Would this disappearance (or submergence below the awareness level) of programming skills be a bad thing? Not really. Technological progress has rendered many jobs obsolete over the centuries and humanity has coped very well.

Also, there would still be a need for people having extremely high levels of programming ability, just as there are professions that need extremely high levels of writing/communication ability - think copywriters or diplomats. The folks who focus on algorithms and networks and compilers and other 'deep programming' would probably survive just fine.

Of course the writing analogy can't be stretched too far. Documents are created by one person or a few people at most, over fairly short periods of time. Most significant programming projects involve large groups of people working on the same codebase for significant amounts of time, sometimes decades. The main challenges (as measured in terms of completion and impact of the project) are about people issues - how to hire them, how to retain them, how to make them work together.

And this organizational difficulty of managing large groups of people and getting them to build something coherent is the space in which, at present, many snake oil vendors (think "lean " or agile") thrive. The presence of snake oil is often an indicator of a fundamental and intractable problem. So even if a large number of people knew how to program, the organizational aspects will need hands on resolution. Thus the "project manager" type person would be alive and well. The VB/j2ee/dotNet folks are the ones who'd disappear.

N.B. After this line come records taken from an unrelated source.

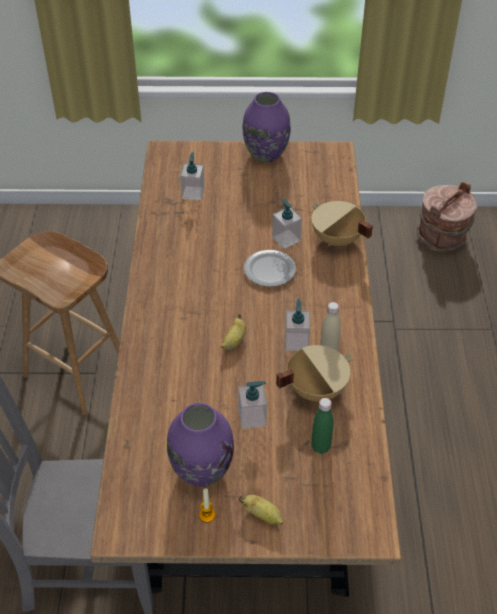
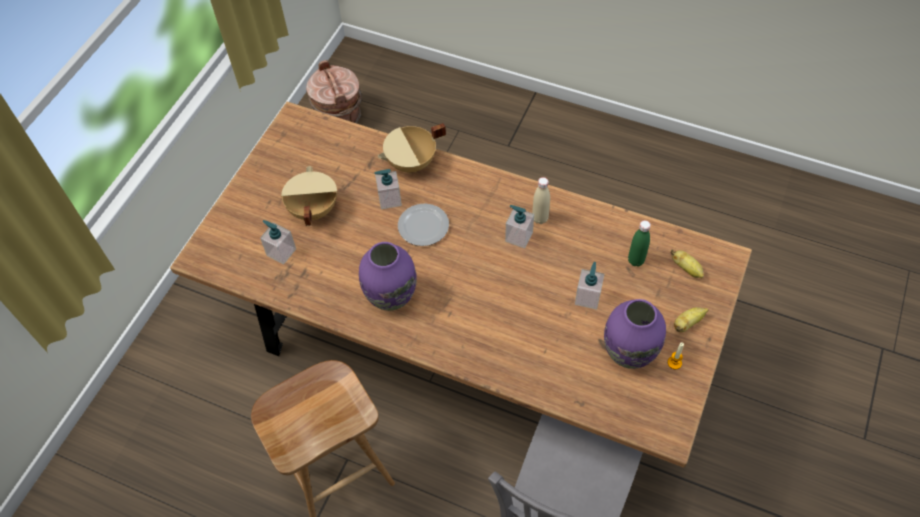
camera: 65 degrees left, 10 degrees up
(234, 341) = (497, 282): banana -> banana (686, 269)
(265, 154) = (261, 174): purple vase -> purple vase (390, 297)
(315, 389) = (575, 242): beige cooking pot -> beige cooking pot (312, 210)

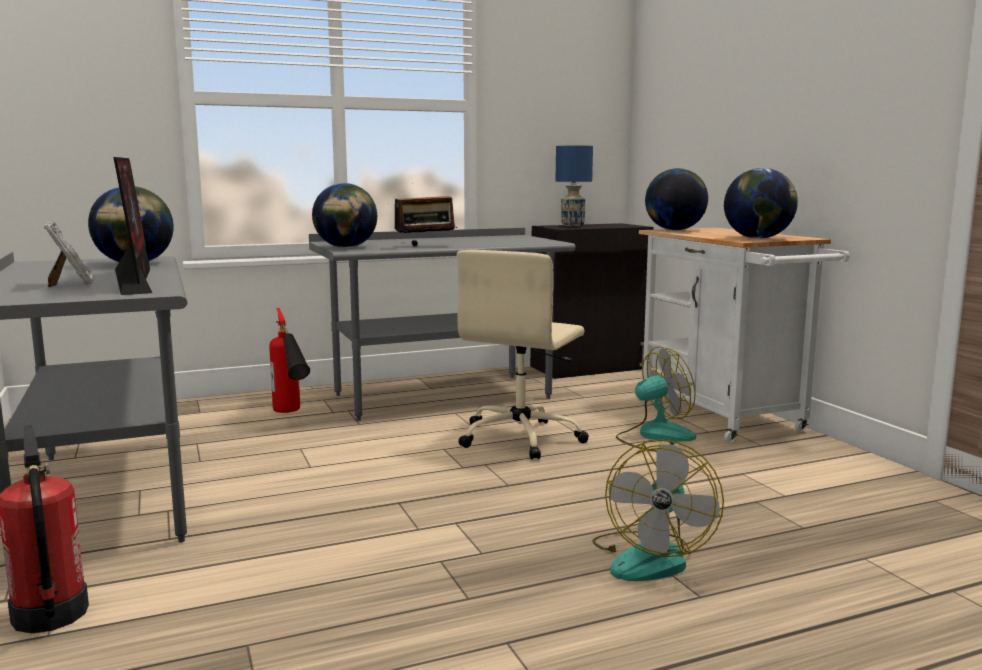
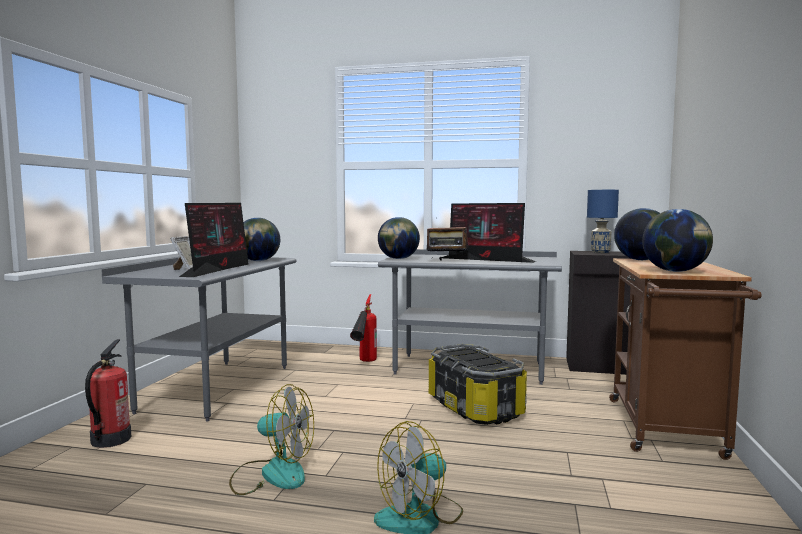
camera: 35 degrees right, 5 degrees down
(466, 242) = (487, 260): none -> monitor
(521, 438) = (474, 408): beige office chair -> storage box
(654, 437) = (576, 431): fan -> fan (272, 474)
(726, 418) = (667, 431): white cart -> brown cart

But is the "manager dude" the only evolutionary path available to code jocks? I think not. For example, the world of science and engineering (modulo software "engineering") would still be open. Yes, there would need to be a lot of study - mathematics and statistics and the sciences and particular engineering domains - you won't be able to grab a book called "Java X.Y in 24 hours" and get a well paying job. People wouldn't be able to make money doing the equivalent of writing other people's letters for them. But I suspect there will be a lot of fascinating problems to solve, even in our imaginary world.

Even in a world where everyone codes, the "path of the suit" would still remain the Dark Side. You would still need to think long and hard and try to balance gain and loss before setting out on that path.